» **What to do**:
Throughout the records below, find each line holding "output" and copy it.

[[ Data records, beginning ]]

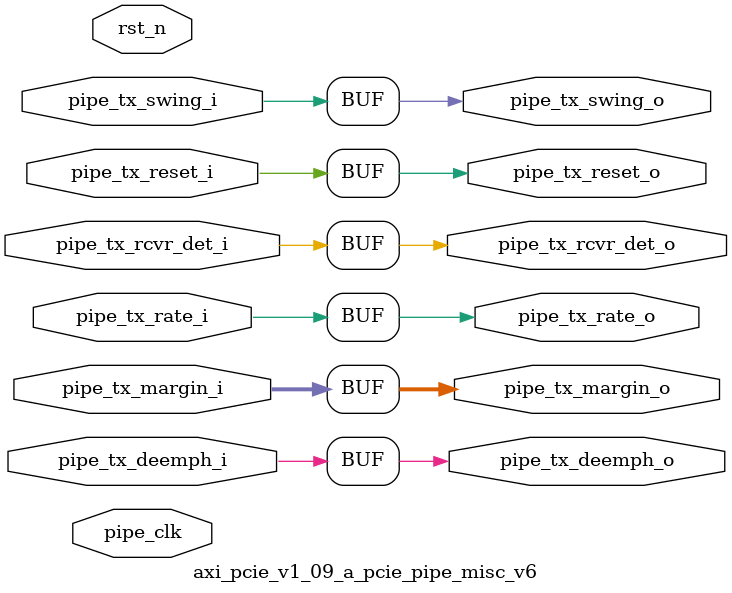
<source format=v>

`timescale 1ns/1ns

module axi_pcie_v1_09_a_pcie_pipe_misc_v6 #
(
    parameter        PIPE_PIPELINE_STAGES = 0    // 0 - 0 stages, 1 - 1 stage, 2 - 2 stages
)
(

    input   wire        pipe_tx_rcvr_det_i       ,
    input   wire        pipe_tx_reset_i          ,
    input   wire        pipe_tx_rate_i           ,
    input   wire        pipe_tx_deemph_i         ,
    input   wire [2:0]  pipe_tx_margin_i         ,
    input   wire        pipe_tx_swing_i          ,

    output  wire        pipe_tx_rcvr_det_o       ,
    output  wire        pipe_tx_reset_o          ,
    output  wire        pipe_tx_rate_o           ,
    output  wire        pipe_tx_deemph_o         ,
    output  wire [2:0]  pipe_tx_margin_o         ,
    output  wire        pipe_tx_swing_o          ,
 
    input   wire        pipe_clk                , 
    input   wire        rst_n 
);

//******************************************************************//
// Reality check.                                                   //
//******************************************************************//

    localparam TCQ  = 1;      // clock to out delay model

    reg                pipe_tx_rcvr_det_q       ;
    reg                pipe_tx_reset_q          ;
    reg                pipe_tx_rate_q           ;
    reg                pipe_tx_deemph_q         ;
    reg [2:0]          pipe_tx_margin_q         ;
    reg                pipe_tx_swing_q          ;

    reg                pipe_tx_rcvr_det_qq      ;
    reg                pipe_tx_reset_qq         ;
    reg                pipe_tx_rate_qq          ;
    reg                pipe_tx_deemph_qq        ;
    reg [2:0]          pipe_tx_margin_qq        ;
    reg                pipe_tx_swing_qq         ;

    generate

      if (PIPE_PIPELINE_STAGES == 0) begin


        assign pipe_tx_rcvr_det_o = pipe_tx_rcvr_det_i;
        assign pipe_tx_reset_o  = pipe_tx_reset_i;
        assign pipe_tx_rate_o = pipe_tx_rate_i;
        assign pipe_tx_deemph_o = pipe_tx_deemph_i;
        assign pipe_tx_margin_o = pipe_tx_margin_i;
        assign pipe_tx_swing_o = pipe_tx_swing_i;

      end else if (PIPE_PIPELINE_STAGES == 1) begin

        always @(posedge pipe_clk) begin

          if (rst_n) begin

            pipe_tx_rcvr_det_q <= #TCQ 0;
            pipe_tx_reset_q  <= #TCQ 1'b1;
            pipe_tx_rate_q <= #TCQ 0;
            pipe_tx_deemph_q <= #TCQ 1'b1;
            pipe_tx_margin_q <= #TCQ 0;
            pipe_tx_swing_q <= #TCQ 0;

          end else begin
       
            pipe_tx_rcvr_det_q <= #TCQ pipe_tx_rcvr_det_i;
            pipe_tx_reset_q  <= #TCQ pipe_tx_reset_i;
            pipe_tx_rate_q <= #TCQ pipe_tx_rate_i;
            pipe_tx_deemph_q <= #TCQ pipe_tx_deemph_i;
            pipe_tx_margin_q <= #TCQ pipe_tx_margin_i;
            pipe_tx_swing_q <= #TCQ pipe_tx_swing_i;

          end
       
        end

        assign pipe_tx_rcvr_det_o = pipe_tx_rcvr_det_q;
        assign pipe_tx_reset_o  = pipe_tx_reset_q;
        assign pipe_tx_rate_o = pipe_tx_rate_q;
        assign pipe_tx_deemph_o = pipe_tx_deemph_q;
        assign pipe_tx_margin_o = pipe_tx_margin_q;
        assign pipe_tx_swing_o = pipe_tx_swing_q;

      end else if (PIPE_PIPELINE_STAGES == 2) begin

        always @(posedge pipe_clk) begin

          if (rst_n) begin

            pipe_tx_rcvr_det_q <= #TCQ 0;
            pipe_tx_reset_q  <= #TCQ 1'b1;
            pipe_tx_rate_q <= #TCQ 0;
            pipe_tx_deemph_q <= #TCQ 1'b1;
            pipe_tx_margin_q <= #TCQ 0;
            pipe_tx_swing_q <= #TCQ 0;

            pipe_tx_rcvr_det_qq <= #TCQ 0;
            pipe_tx_reset_qq  <= #TCQ 1'b1;
            pipe_tx_rate_qq <= #TCQ 0;
            pipe_tx_deemph_qq <= #TCQ 1'b1;
            pipe_tx_margin_qq <= #TCQ 0;
            pipe_tx_swing_qq <= #TCQ 0;

          end else begin
       
            pipe_tx_rcvr_det_q <= #TCQ pipe_tx_rcvr_det_i;
            pipe_tx_reset_q  <= #TCQ pipe_tx_reset_i;
            pipe_tx_rate_q <= #TCQ pipe_tx_rate_i;
            pipe_tx_deemph_q <= #TCQ pipe_tx_deemph_i;
            pipe_tx_margin_q <= #TCQ pipe_tx_margin_i;
            pipe_tx_swing_q <= #TCQ pipe_tx_swing_i;

            pipe_tx_rcvr_det_qq <= #TCQ pipe_tx_rcvr_det_q;
            pipe_tx_reset_qq  <= #TCQ pipe_tx_reset_q;
            pipe_tx_rate_qq <= #TCQ pipe_tx_rate_q;
            pipe_tx_deemph_qq <= #TCQ pipe_tx_deemph_q;
            pipe_tx_margin_qq <= #TCQ pipe_tx_margin_q;
            pipe_tx_swing_qq <= #TCQ pipe_tx_swing_q;

          end
       
        end

        assign pipe_tx_rcvr_det_o = pipe_tx_rcvr_det_qq;
        assign pipe_tx_reset_o  = pipe_tx_reset_qq;
        assign pipe_tx_rate_o = pipe_tx_rate_qq;
        assign pipe_tx_deemph_o = pipe_tx_deemph_qq;
        assign pipe_tx_margin_o = pipe_tx_margin_qq;
        assign pipe_tx_swing_o = pipe_tx_swing_qq;

      end

    endgenerate

endmodule

</source>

[[ Data records, end ]]

» **Written solution**:
    output  wire        pipe_tx_rcvr_det_o       ,
    output  wire        pipe_tx_reset_o          ,
    output  wire        pipe_tx_rate_o           ,
    output  wire        pipe_tx_deemph_o         ,
    output  wire [2:0]  pipe_tx_margin_o         ,
    output  wire        pipe_tx_swing_o          ,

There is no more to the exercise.